Crônicas (abril/2016)

1.
- Você tem ido em alguma das manifestações recentes?!
- (Pronto. Ele quer saber de que lado estou, para depois disso já fazer o julgamento necessário: se sou coxinha ou petralha, como se o Brasil não fosse maior do que isso. Sou poeta e, como todo poeta, exilado em qualquer época e governo. Mas ele não vai entender isso. Sou apolítico, só encontro salvação no impacto estético, na compreensão da física quântica e nas iluminações orientais, mas melhor não falar nada, as pessoas aristotélicas vão dizer que sou platônico, alienado e burguês, quando, na verdade, tenho largo conhecimento do materialismo histórico. Estou rodeado de idiotas, patrulheiros de esquerda, patrulheiros de direita, gente que quer de volta a ditadura, gente que quer de volta a monarquia, patrulheiros do que devo comer, do que não devo comer, de como minha vida deve ser e de como não deve ser. 22 anos e a constatação de que foderam o mundo. Estamos mesmo no século XXI? A história não passa de ciclos que se repetem constantemente. Tentando escapar da alienação, todos se alienaram ainda mais. Não fossem meus livros, a arte, meus dois gatinhos e meu Panteísmo, eu já teria tomado chá de sumiço faz tempo. Porém, gosto cada vez mais de mim e do quão fora estou disso tudo.)

2.
Cabeleireiro: O país tá ruim, né?!
Eu: Assim é se lhe parece. Depende do seu nível de expectativa. 
Cabeleireiro: Como assim?!
Eu: Olha, se estivesse tão ruim quanto falam e a televisão diz, eu não teria conhecido só esse mês um chileno, um americano e um francês, todos de 20 e poucos anos como eu, que vieram aqui pra São Paulo trabalhar e estudar como todos nós estamos fazendo normalmente.
Cabeleireiro: Eu sou militarista, acho que tem que ter ordem, tem que voltar a ditadura, o que você acha?
Eu: Tá ficando bom, só falta rapar o lado direito...

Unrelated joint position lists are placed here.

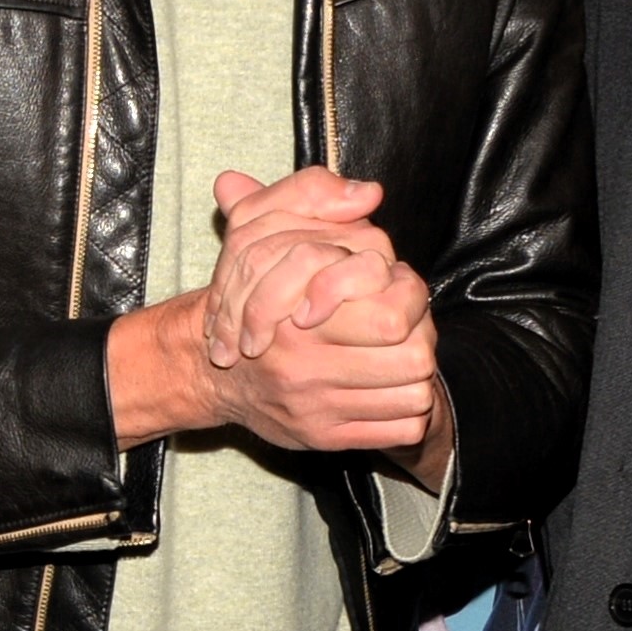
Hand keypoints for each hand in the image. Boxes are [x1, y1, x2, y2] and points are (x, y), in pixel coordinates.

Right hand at [205, 166, 455, 490]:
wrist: (209, 373)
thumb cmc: (248, 300)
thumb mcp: (259, 232)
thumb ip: (310, 198)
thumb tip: (368, 192)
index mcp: (298, 318)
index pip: (393, 317)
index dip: (409, 301)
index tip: (397, 295)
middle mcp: (305, 367)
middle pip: (414, 357)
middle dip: (422, 340)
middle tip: (413, 330)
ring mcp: (316, 407)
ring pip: (412, 394)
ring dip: (417, 377)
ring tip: (404, 361)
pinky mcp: (325, 438)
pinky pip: (399, 430)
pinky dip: (407, 415)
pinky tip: (391, 396)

Fernando Graça de cabelo devidamente cortado.

3.

Todos os clichês são verdadeiros: a vida é curta, o tempo passa, paixão é uma merda, Deus existe... Ops. Quanto a esse último não sei, mas o penúltimo é verdade: uma vez me apaixonei dentro de uma biblioteca, mais especificadamente dentro da Sérgio Milliet, no Centro Cultural Vergueiro. Foi paixão à primeira vista. Nos perseguimos em meio aos livros. Troca de olhares desejosos. Recordo que deixei os formalistas russos para trás e o livro de correspondências entre Mário e Carlos na estante para seguir a paixão. Sem falar nada, acabei deixando meu número de telefone em cima de uma mesa, passando batido, indo embora. Minutos depois, já no metrô, recebi uma mensagem e combinamos um encontro. O terrível é que, desse ambiente onírico e extremamente sugestivo da biblioteca, fomos parar numa cama de motel chinfrim no centro, com a constatação de que não tínhamos nada a ver um com o outro. Paixão é uma merda mesmo. Ou a realidade é que é?!